Segment Open

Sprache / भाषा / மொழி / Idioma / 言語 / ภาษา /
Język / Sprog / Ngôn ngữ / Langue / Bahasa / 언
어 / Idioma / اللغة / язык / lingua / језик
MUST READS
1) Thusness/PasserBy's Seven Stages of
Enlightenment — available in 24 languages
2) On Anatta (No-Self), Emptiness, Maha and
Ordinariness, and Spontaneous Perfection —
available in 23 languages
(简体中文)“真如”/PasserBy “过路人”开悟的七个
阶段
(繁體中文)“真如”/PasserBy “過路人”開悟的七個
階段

Segment Closed

### Work instruction
Retype the entry above line for line, keeping every character, script, and line break as it appears.

### Task output
Sprache / भाषा / மொழி / Idioma / 言語 / ภาษา /
Język / Sprog / Ngôn ngữ / Langue / Bahasa / 언
어 / Idioma / اللغة / язык / lingua / језик
MUST READS
1) Thusness/PasserBy's Seven Stages of
Enlightenment — available in 24 languages
2) On Anatta (No-Self), Emptiness, Maha and
Ordinariness, and Spontaneous Perfection —
available in 23 languages
(简体中文)“真如”/PasserBy “过路人”开悟的七个
阶段
(繁體中文)“真如”/PasserBy “過路人”開悟的七個
階段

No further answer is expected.